Delvillar now appeals, arguing that: (1) the BIA abused its discretion in rejecting his claim of ineffective assistance of counsel, and (2) the BIA abused its discretion in declining to reconsider his 212(c) application based on circumstances that have arisen since his deportation hearing.

Matter of Lozada requires that petitioners meet certain evidentiary requirements in order to assert a successful claim for ineffective assistance of counsel. 19 I. & N. Dec. 637(BIA).
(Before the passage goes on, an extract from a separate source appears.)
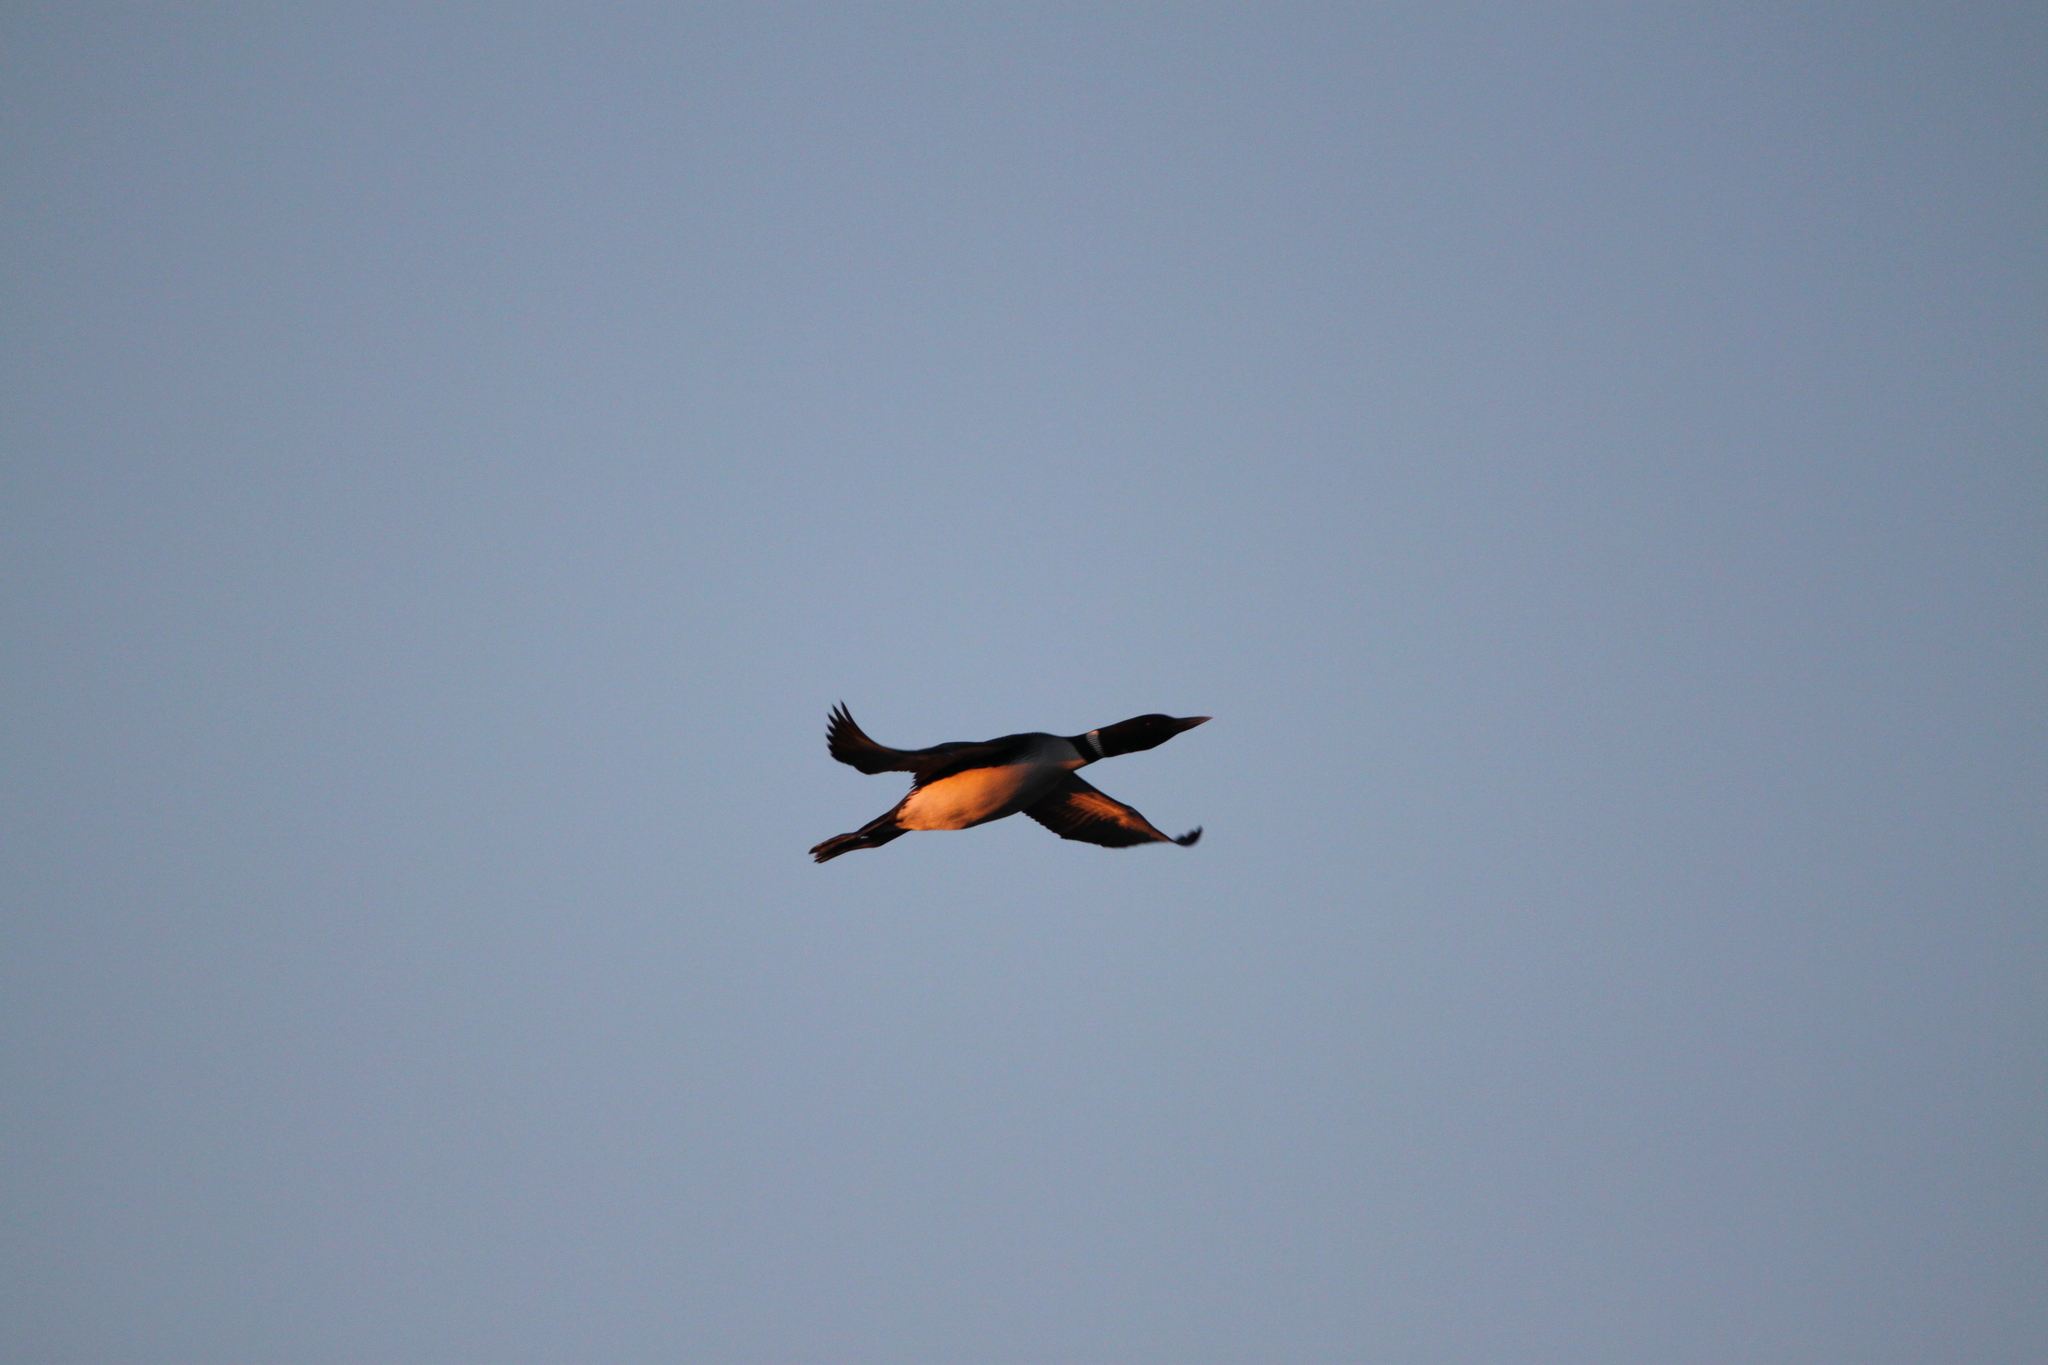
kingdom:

Delvillar failed to meet two of the three requirements, by failing to set forth in an affidavit the agreement with his counsel concerning what action would be taken, and a statement as to whether a complaint was filed by him against his counsel with the appropriate ethical board and, if not, a reason for his failure to do so.

A petitioner is required to demonstrate that if his counsel had acted otherwise, his appeal would have been successful. See Esposito v. INS, 987 F.2d 108, 110 (2d Cir. 1993). Delvillar has not shown this.

Because Delvillar failed to prove an ineffective assistance of counsel claim, he is bound by the action of his counsel and therefore, cannot introduce new evidence in support of a 212(c) application, the denial of which he never appealed to the BIA and must thus be deemed to have abandoned. See Maganellanes-Damian v. INS, 783 F.2d 931, 934 (9th Cir. 1986).

We have considered all the arguments raised by Delvillar and find them to be without merit.

Accordingly, the petition for review is DENIED.